__Exercise__
Print the stretch of the grazing and carbon summary below from "Submitted to: Environmental" through "1. p. S462-S479.".

__Selected excerpt__
Agricultural Research Service

Title: Grazing Effects on Carbon Dynamics in the Northern Mixed-Grass Prairie

Authors
item Haferkamp, Marshall
item Macneil, Michael

Submitted to: Environmental Management
Publication Type: Peer Reviewed Journal
Publication Acceptance Date: August 17, 2003
Publication Date: January 20, 2004
Repository URL: http://ars.usda.gov/SP2UserFiles/Place/54340000/Publications/EM-Marshall.pdf
Citation: HAFERKAMP, M.R., MACNEIL, M.D. GRAZING EFFECTS ON CARBON DYNAMICS IN THE NORTHERN MIXED-GRASS PRAIRIE. ENVIRONMENTAL MANAGEMENT. 2004. Vol. 33. Suppl. 1. p. S462-S479.

Interpretive Summary: The role of rangelands in the regulation of atmospheric carbon dioxide concentrations is a critical issue in global climate change research. Rangelands are complex ecosystems that occupy more than 40% of the land area in the world and USA. We studied the effects of short-duration intensive grazing on carbon dioxide flux on small plots located on a silty range site in the northern mixed-grass prairie of Montana. Treatments were no grazing, or grazing during mid-May or mid-July in 1996, 1997, and 1998. Date were collected from mid-April to mid-October at about 30 day intervals to determine effects of grazing on aboveground and belowground plant biomass, carbon dioxide movement, and soil organic C. Uptake of carbon dioxide was greatest during spring and early summer, peak periods of precipitation and green biomass. Grazing removed an average of 68 to 78% of the green standing crop with a subsequent reduction in carbon dioxide uptake of 175% in May and 109% in July. Grazing in May reduced carbon dioxide uptake for 30 days in 2 of the 3 years, whereas, grazing in July reduced carbon dioxide flux only in 1998. Residual effects of grazing, however, declined in late summer and autumn with the onset of plant maturation. The potential C sink in the mixed-grass prairie of the Northern Great Plains appears to be small, and will vary through time with intensity and timing of grazing as it interacts with climatic conditions.

__Material__
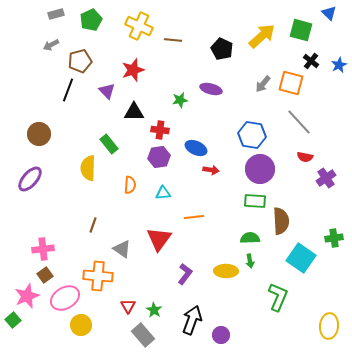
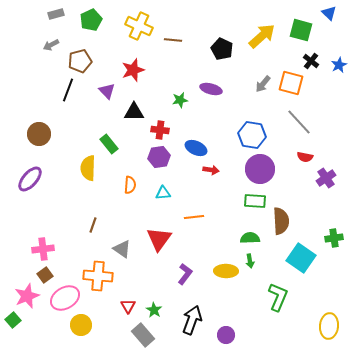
purple circle at (221, 335): moved 5 px right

__Full solution__
Submitted to: Environmental Management
Publication Type: Peer Reviewed Journal
Publication Acceptance Date: August 17, 2003
Publication Date: January 20, 2004
Repository URL: http://ars.usda.gov/SP2UserFiles/Place/54340000/Publications/EM-Marshall.pdf
Citation: HAFERKAMP, M.R., MACNEIL, M.D. GRAZING EFFECTS ON CARBON DYNAMICS IN THE NORTHERN MIXED-GRASS PRAIRIE. ENVIRONMENTAL MANAGEMENT. 2004. Vol. 33. Suppl. 1. p. S462-S479.